#### [Exercise task]
Recast the listing below as a numbered list with one item per line, skipping blank lines and omitting the pictures.

◆ ◆ ◆

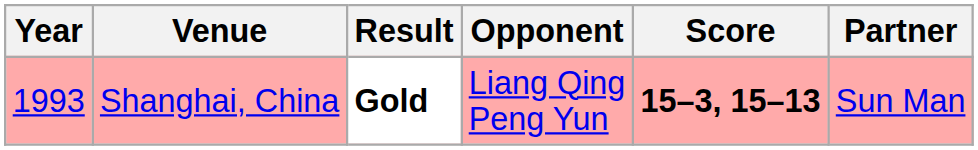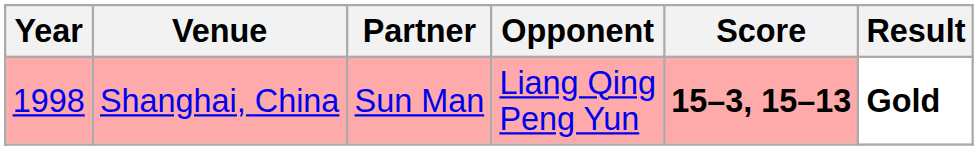columns swapped: Partner <-> Result
Shanghai, China | Year: 1993 -> 1998
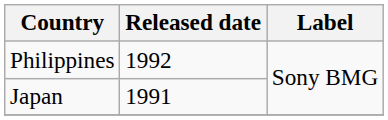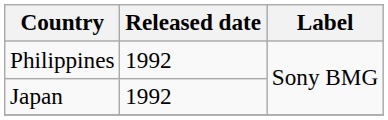Japan | Released date: 1991 -> 1992
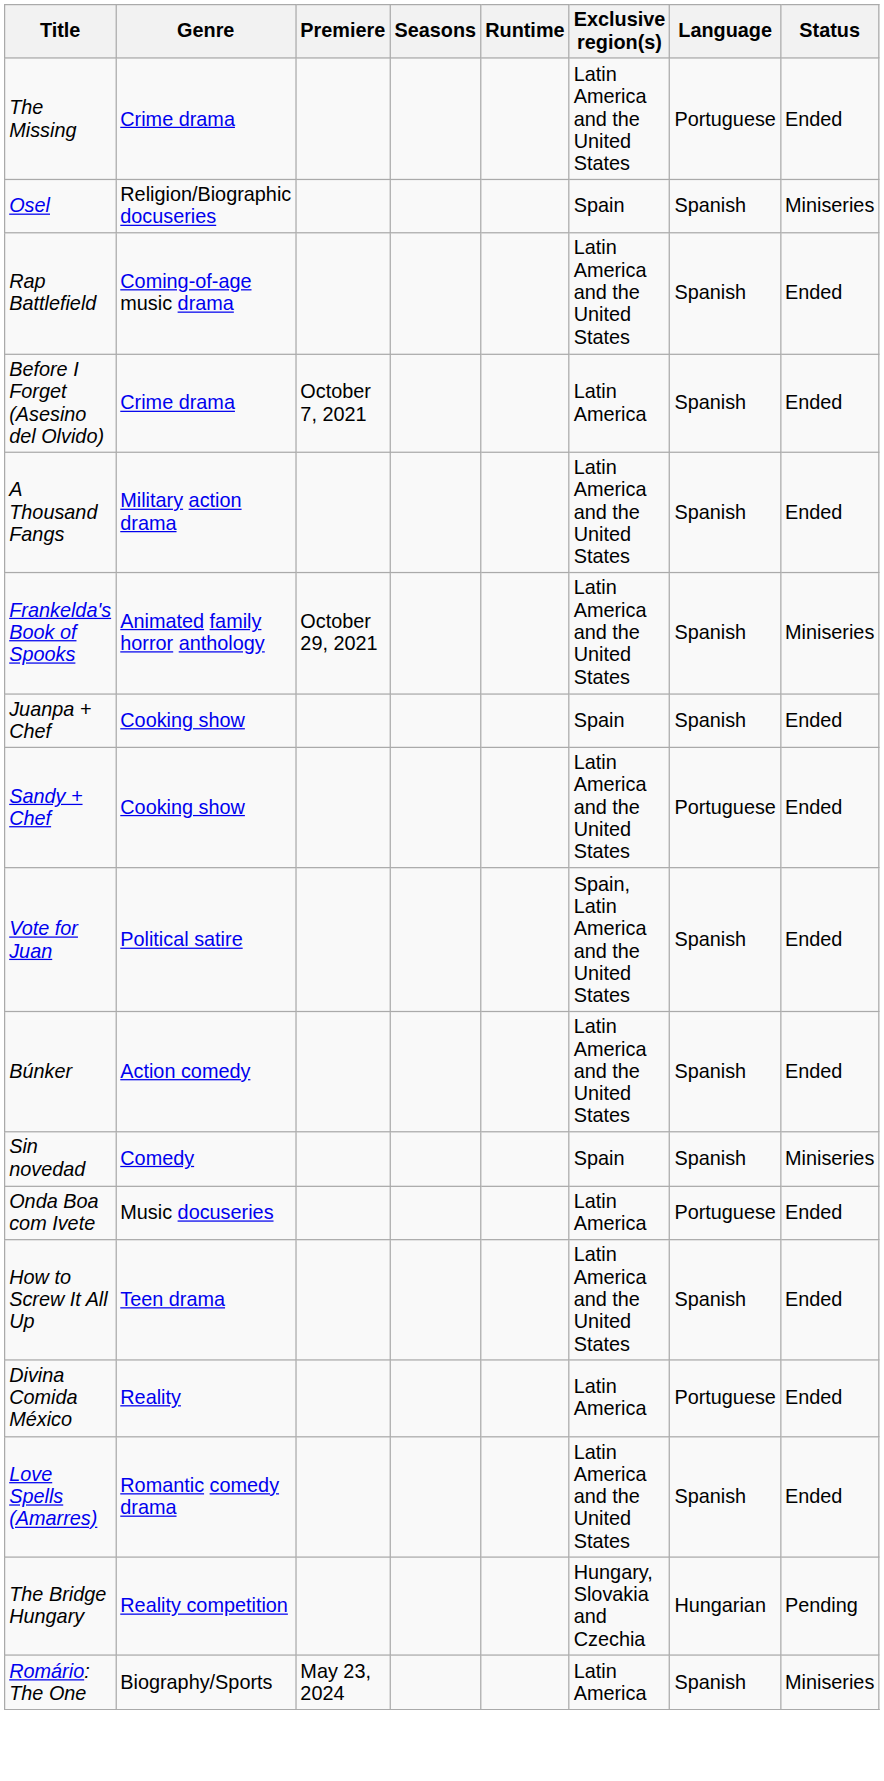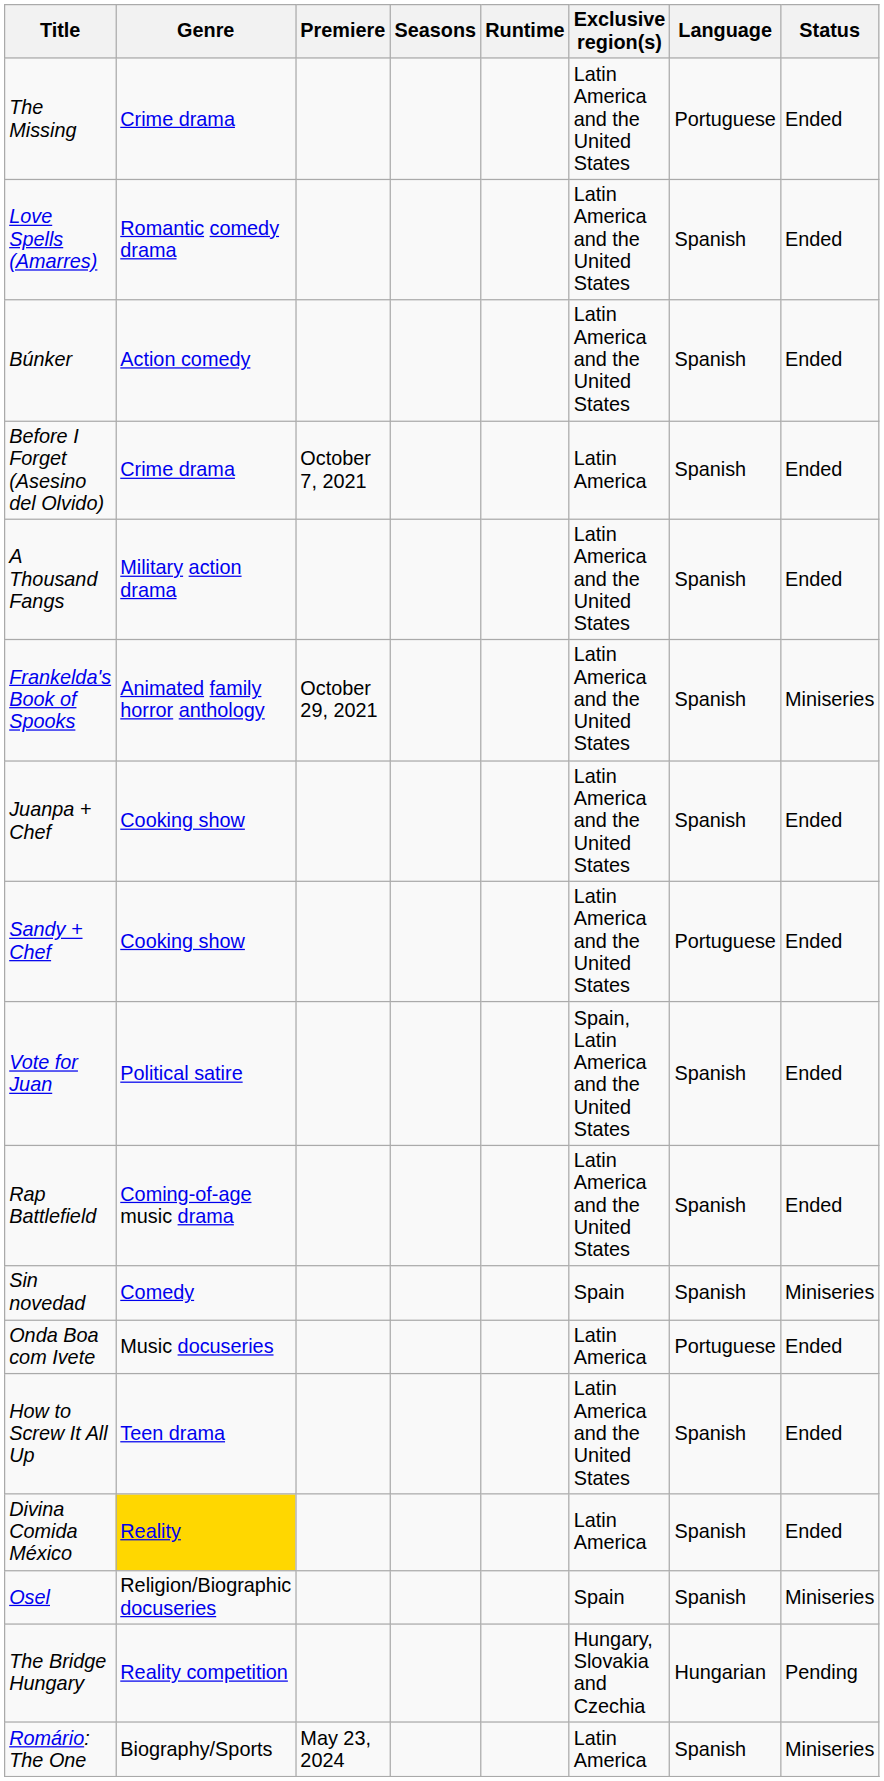rows swapped: Love Spells (Amarres) <-> Osel
rows swapped: Rap Battlefield <-> Búnker
Juanpa + Chef | Exclusive region(s): Spain -> Latin America and the United States
Divina Comida México | Genre: no background -> gold background
Divina Comida México | Language: Portuguese -> Spanish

◆ ◆ ◆

#### [Full output]
1. columns swapped: Partner <-> Result
2. Shanghai, China | Year: 1993 -> 1998
3. Japan | Released date: 1991 -> 1992
4. rows swapped: Love Spells (Amarres) <-> Osel
5. rows swapped: Rap Battlefield <-> Búnker
6. Juanpa + Chef | Exclusive region(s): Spain -> Latin America and the United States
7. Divina Comida México | Genre: no background -> gold background
8. Divina Comida México | Language: Portuguese -> Spanish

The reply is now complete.